▶ _What to produce_
Copy out all of the entries, keeping every word the same.

▶ _Dataset entries_
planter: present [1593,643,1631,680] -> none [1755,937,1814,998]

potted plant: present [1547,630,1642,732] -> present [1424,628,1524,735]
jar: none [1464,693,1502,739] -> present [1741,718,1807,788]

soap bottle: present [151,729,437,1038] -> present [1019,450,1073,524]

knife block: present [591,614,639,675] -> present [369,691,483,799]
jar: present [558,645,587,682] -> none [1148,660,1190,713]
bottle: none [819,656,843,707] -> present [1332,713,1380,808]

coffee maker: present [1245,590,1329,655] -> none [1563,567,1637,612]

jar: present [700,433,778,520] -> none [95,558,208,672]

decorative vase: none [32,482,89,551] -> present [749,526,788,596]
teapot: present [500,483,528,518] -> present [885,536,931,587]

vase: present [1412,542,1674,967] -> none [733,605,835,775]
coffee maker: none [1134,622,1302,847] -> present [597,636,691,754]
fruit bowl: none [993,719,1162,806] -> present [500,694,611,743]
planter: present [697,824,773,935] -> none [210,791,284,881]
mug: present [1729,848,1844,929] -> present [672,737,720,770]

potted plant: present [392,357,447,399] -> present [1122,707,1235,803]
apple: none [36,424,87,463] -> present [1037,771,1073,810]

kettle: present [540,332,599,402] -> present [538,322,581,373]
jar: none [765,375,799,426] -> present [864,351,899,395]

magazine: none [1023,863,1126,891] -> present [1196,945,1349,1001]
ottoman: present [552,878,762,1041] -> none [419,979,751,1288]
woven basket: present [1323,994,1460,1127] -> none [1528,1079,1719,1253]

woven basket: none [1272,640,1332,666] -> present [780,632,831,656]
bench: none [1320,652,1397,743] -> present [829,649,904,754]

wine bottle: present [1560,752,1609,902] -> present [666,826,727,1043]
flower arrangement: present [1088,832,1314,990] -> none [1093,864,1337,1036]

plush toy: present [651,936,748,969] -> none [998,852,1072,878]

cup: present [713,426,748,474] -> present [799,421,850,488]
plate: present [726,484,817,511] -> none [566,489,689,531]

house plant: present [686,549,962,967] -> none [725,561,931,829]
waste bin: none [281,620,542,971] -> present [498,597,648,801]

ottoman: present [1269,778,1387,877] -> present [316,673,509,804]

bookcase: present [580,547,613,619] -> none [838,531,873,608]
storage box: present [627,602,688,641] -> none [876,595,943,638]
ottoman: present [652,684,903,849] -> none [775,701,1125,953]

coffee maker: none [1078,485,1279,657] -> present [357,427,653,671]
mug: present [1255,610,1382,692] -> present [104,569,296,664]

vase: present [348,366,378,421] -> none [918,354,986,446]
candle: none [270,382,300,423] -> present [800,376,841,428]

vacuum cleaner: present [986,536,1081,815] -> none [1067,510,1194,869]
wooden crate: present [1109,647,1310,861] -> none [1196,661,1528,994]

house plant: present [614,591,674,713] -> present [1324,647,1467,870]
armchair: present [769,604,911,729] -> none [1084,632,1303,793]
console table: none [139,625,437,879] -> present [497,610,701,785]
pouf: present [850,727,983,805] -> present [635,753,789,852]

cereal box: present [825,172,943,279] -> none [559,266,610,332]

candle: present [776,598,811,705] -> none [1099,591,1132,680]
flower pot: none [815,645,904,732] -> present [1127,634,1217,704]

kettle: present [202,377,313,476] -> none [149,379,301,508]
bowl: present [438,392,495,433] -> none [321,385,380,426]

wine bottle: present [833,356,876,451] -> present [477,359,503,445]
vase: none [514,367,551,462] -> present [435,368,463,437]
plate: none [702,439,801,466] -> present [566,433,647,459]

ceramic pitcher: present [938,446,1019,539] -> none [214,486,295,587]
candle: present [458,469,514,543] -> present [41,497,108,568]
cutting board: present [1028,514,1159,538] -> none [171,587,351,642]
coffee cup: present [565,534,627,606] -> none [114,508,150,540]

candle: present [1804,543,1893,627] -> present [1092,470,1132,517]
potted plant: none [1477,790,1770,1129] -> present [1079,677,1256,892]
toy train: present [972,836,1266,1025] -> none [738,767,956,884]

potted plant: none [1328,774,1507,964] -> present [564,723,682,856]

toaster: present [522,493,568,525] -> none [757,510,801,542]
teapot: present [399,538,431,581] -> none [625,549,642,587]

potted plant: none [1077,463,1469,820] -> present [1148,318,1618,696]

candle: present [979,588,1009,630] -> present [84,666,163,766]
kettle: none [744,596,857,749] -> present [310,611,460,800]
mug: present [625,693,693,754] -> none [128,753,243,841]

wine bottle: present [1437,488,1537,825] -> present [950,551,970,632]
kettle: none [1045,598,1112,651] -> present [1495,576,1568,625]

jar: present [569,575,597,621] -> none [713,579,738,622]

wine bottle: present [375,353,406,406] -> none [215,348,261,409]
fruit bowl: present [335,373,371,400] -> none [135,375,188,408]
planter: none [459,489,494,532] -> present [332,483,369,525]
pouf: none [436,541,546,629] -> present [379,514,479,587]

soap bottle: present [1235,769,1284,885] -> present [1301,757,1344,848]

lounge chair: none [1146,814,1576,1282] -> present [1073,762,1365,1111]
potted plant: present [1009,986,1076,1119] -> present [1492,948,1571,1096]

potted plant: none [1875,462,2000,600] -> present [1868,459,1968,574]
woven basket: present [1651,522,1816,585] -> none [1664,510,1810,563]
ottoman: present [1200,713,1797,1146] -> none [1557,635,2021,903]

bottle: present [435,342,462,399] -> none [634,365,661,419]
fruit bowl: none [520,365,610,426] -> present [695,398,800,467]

▶ _Answer to the exercise_
planter: present [1593,643,1631,680] -> none [1755,937,1814,998]

potted plant: present [1547,630,1642,732] -> present [1424,628,1524,735]
jar: none [1464,693,1502,739] -> present [1741,718,1807,788]

soap bottle: present [151,729,437,1038] -> present [1019,450,1073,524]

knife block: present [591,614,639,675] -> present [369,691,483,799]
jar: present [558,645,587,682] -> none [1148,660,1190,713]
bottle: none [819,656,843,707] -> present [1332,713,1380,808]

coffee maker: present [1245,590,1329,655] -> none [1563,567,1637,612]

jar: present [700,433,778,520] -> none [95,558,208,672]

decorative vase: none [32,482,89,551] -> present [749,526,788,596]
teapot: present [500,483,528,518] -> present [885,536,931,587]

vase: present [1412,542,1674,967] -> none [733,605,835,775]
coffee maker: none [1134,622,1302,847] -> present [597,636,691,754]
fruit bowl: none [993,719,1162,806] -> present [500,694,611,743]
planter: present [697,824,773,935] -> none [210,791,284,881]
mug: present [1729,848,1844,929] -> present [672,737,720,770]

potted plant: present [392,357,447,399] -> present [1122,707,1235,803]
apple: none [36,424,87,463] -> present [1037,771,1073,810]

kettle: present [540,332,599,402] -> present [538,322,581,373]
jar: none [765,375,799,426] -> present [864,351,899,395]

magazine: none [1023,863,1126,891] -> present [1196,945,1349,1001]
ottoman: present [552,878,762,1041] -> none [419,979,751,1288]
woven basket: present [1323,994,1460,1127] -> none [1528,1079,1719,1253]

woven basket: none [1272,640,1332,666] -> present [780,632,831,656]
bench: none [1320,652,1397,743] -> present [829,649,904,754]

wine bottle: present [1560,752,1609,902] -> present [666,826,727,1043]
flower arrangement: present [1088,832,1314,990] -> none [1093,864,1337,1036]

plush toy: present [651,936,748,969] -> none [998,852,1072,878]

cup: present [713,426,748,474] -> present [799,421,850,488]
plate: present [726,484,817,511] -> none [566,489,689,531]

house plant: present [686,549,962,967] -> none [725,561,931,829]
waste bin: none [281,620,542,971] -> present [498,597,648,801]

ottoman: present [1269,778,1387,877] -> present [316,673,509,804]

bookcase: present [580,547,613,619] -> none [838,531,873,608]
storage box: present [627,602,688,641] -> none [876,595,943,638]
ottoman: present [652,684,903,849] -> none [775,701,1125,953]

coffee maker: none [1078,485,1279,657] -> present [357,427,653,671]
mug: present [1255,610,1382,692] -> present [104,569,296,664]

vase: present [348,366,378,421] -> none [918,354,986,446]
candle: none [270,382,300,423] -> present [800,376,841,428]

vacuum cleaner: present [986,536,1081,815] -> none [1067,510,1194,869]
wooden crate: present [1109,647,1310,861] -> none [1196,661,1528,994]

house plant: present [614,591,674,713] -> present [1324,647,1467,870]
armchair: present [769,604,911,729] -> none [1084,632,1303,793]
console table: none [139,625,437,879] -> present [497,610,701,785]
pouf: present [850,727,983,805] -> present [635,753,789,852]

cereal box: present [825,172,943,279] -> none [559,266,610,332]

candle: present [776,598,811,705] -> none [1099,591,1132,680]
flower pot: none [815,645,904,732] -> present [1127,634,1217,704]

kettle: present [202,377,313,476] -> none [149,379,301,508]
bowl: present [438,392,495,433] -> none [321,385,380,426]

wine bottle: present [833,356,876,451] -> present [477,359,503,445]
vase: none [514,367,551,462] -> present [435,368,463,437]
plate: none [702,439,801,466] -> present [566,433,647,459]

ceramic pitcher: present [938,446,1019,539] -> none [214,486,295,587]
candle: present [458,469,514,543] -> present [41,497,108,568]
cutting board: present [1028,514,1159,538] -> none [171,587,351,642]
coffee cup: present [565,534,627,606] -> none [114,508,150,540]

candle: present [1804,543,1893,627] -> present [1092,470,1132,517]
potted plant: none [1477,790,1770,1129] -> present [1079,677,1256,892]
toy train: present [972,836,1266,1025] -> none [738,767,956,884]

potted plant: none [1328,774,1507,964] -> present [564,723,682,856]

toaster: present [522,493,568,525] -> none [757,510,801,542]
teapot: present [399,538,431,581] -> none [625,549,642,587]

potted plant: none [1077,463,1469,820] -> present [1148,318,1618,696]

candle: present [979,588,1009,630] -> present [84,666,163,766]
kettle: none [744,596,857,749] -> present [310,611,460,800]
mug: present [625,693,693,754] -> none [128,753,243,841]

wine bottle: present [1437,488,1537,825] -> present [950,551,970,632]
kettle: none [1045,598,1112,651] -> present [1495,576,1568,625]

jar: present [569,575,597,621] -> none [713,579,738,622]

wine bottle: present [375,353,406,406] -> none [215,348,261,409]
fruit bowl: present [335,373,371,400] -> none [135,375,188,408]
planter: none [459,489,494,532] -> present [332,483,369,525]
pouf: none [436,541,546,629] -> present [379,514,479,587]

soap bottle: present [1235,769,1284,885] -> present [1301,757,1344,848]

lounge chair: none [1146,814,1576,1282] -> present [1073,762,1365,1111]
potted plant: present [1009,986,1076,1119] -> present [1492,948,1571,1096]

potted plant: none [1875,462,2000,600] -> present [1868,459,1968,574]
woven basket: present [1651,522,1816,585] -> none [1664,510,1810,563]
ottoman: present [1200,713,1797,1146] -> none [1557,635,2021,903]

bottle: present [435,342,462,399] -> none [634,365,661,419]
fruit bowl: none [520,365,610,426] -> present [695,398,800,467]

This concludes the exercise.